Maden işçileri insanca yaşam ve güvence istiyor. Manisa’dan bir Ege Linyit İşletmesi işçisinin Evrensel'e mektubu
- manisaisciduragi
- 1 saat önce
- 2 dakikada okunur

Merhaba Sevgili Evrensel okurları. Ege Linyit İşletmesi işçileri olarak Türk-iş, Hak-iş konfederasyonunun binlerce kamu işçisini ilgilendiren bizim de 20. dönem toplu iş sözleşmesinin maddelerinin görüşüldüğü, ümidimizi yitirdiğimiz ve kendimizi tekrar sahipsiz hissettiğimiz bir kamu çerçeve protokolüne şahitlik ediyoruz.
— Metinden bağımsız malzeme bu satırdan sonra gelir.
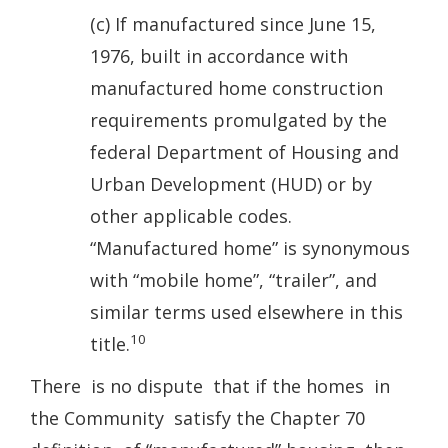
(c) If manufactured since June 15,
1976, built in accordance with
manufactured home construction
requirements promulgated by the
federal Department of Housing and
Urban Development (HUD) or by
other applicable codes.
“Manufactured home” is synonymous
with “mobile home”, “trailer”, and
similar terms used elsewhere in this
10
title.
There is no dispute that if the homes in
the Community satisfy the Chapter 70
Sadece kamu işçisinin değil, bordrolu çalışan tüm emekçilerin hakkını sömüren iktidarın adaletsiz vergi politikaları, işçiler ve emekçilerin alın teri kurumadan iktidar tarafından ipotek altına alınmakta. Yüzde 27 vergi dilimiyle birçok sermaye ve kapitalist barondan daha fazla vergi yüküyle ezilen kamu işçileri, toplu sözleşme ne kadar iyi geçse de vergide gelir adaletsizliğine çözüm, eşel mobil sistemi gibi ekonomik kayıpların önüne geçebileceğimiz alternatifler üretmedikçe emekçilerin üstündeki ekonomik kaygıları devam edecek. Bu süreç devam ederken yetkili sendikaların kanundan doğan haklarına, üretim ve emekten gelen gücüne güvenmek yerine hükümetin aba altından gösterdiği sopaya boyun eğmesini de işçiler olarak kabul etmiyoruz. Sendikalar en son asgari ücret tespitinde milyonlarca emekçiyi sahipsiz bırakarak açlık sınırı altındaki ücret ile işçileri hayal kırıklığına uğrattı.
Türkiye Kömür İşletmeleri ile Türk Maden-iş Sendikasının bizim adımıza oturduğu 20. TİS görüşmelerinde başladığından bu güne 3 oturum yapıldı. 21 Şubat’taki 1. oturumda 4 madde, 20 Mart’taki 2. oturumda 45 madde, 15 Nisan’daki 3. oturumda 7 madde görüşüldü. 83 maddelik toplu sözleşme metninin 56 tanesi, eski sözleşmede olduğu gibi hiçbir kazanım sağlamadan kabul edildi. Tekrar görüşülecek olan 27 maddelik sosyal ve ekonomik kazanımlarla alakalı maddelerden, 40-45 bin arası aldığımız maaşların, yoksulluk sınırının altında olan 60-70 bin seviyesine çıkarılması için dua eder hale geldik.
Geçtiğimiz süreçte sessizce özelleştirmeye çalışılan Eynez Panosu, bugünlerde kapatılacak olan Telsiz Panosu (Sarıkaya) ve üretim faaliyetleri Torku Termik Santralinin geleceğine bağlı olan Deniş Panosu, İş yerlerimizin, atölyelerimizin kapatılması gözümüzün önünde gerçekleşmekte. Kamuya ait bu sahalar için, ne sendikalar ne de bölge siyasileri bu gidişe tepki gösteriyor.
Cumhurbaşkanlığı Stratejik Daire Başkanlığının açıkladığı 2025-2027 orta vadeli planlarında Kamu iktisadi Teşebbüslerinin yönetimsel değişikliğe gitmesiyle, Enerji Bakanlığına bağlı 19 kurumdan biri olan Türkiye Kömür İşletmelerinde şirketleşme-halka arz gibi sempatik sözlerle özelleştirmeyi daha rahat hale getirmeyi planlandığını, daha önce şirketleşmiş kurumlardan görmekteyiz. Eğer önüne geçilmez ise şirketleşme özelleştirmenin pembesidir.
Türkiye gündeminden düşmeyen yüksek kira ücretleri her yurttaş gibi bizleri de olumsuz etkilemekte. Barınmayı sağlamaya çalışan kamu işçileri, Türkiye Kömür İşletmelerinin yaptırmış olduğu lojmanlar ile büyük bir sorunu ortadan kaldırmayı hedeflerken, lojman tahsisinde uygulanacak her türlü usulsüzlüğe karşı da emekçilerin hakları için sendikanın özel bir itina göstermesine ve kamu işçilerinin haklarını savunmasına ihtiyaç var. Umarım 2025 yılı ilk çeyreğinde imzalanmasını öngördüğümüz toplu iş sözleşmemiz ile ülkede bulunan kamu işçilerinin istikrarsızlık, güvensizlik ve işsiz kalma havasının dağılıp hak, hukuk, adalet ve gelecek kaygısızlığı temennisine gerek duymadığı yarınlara kapı açılmış olur.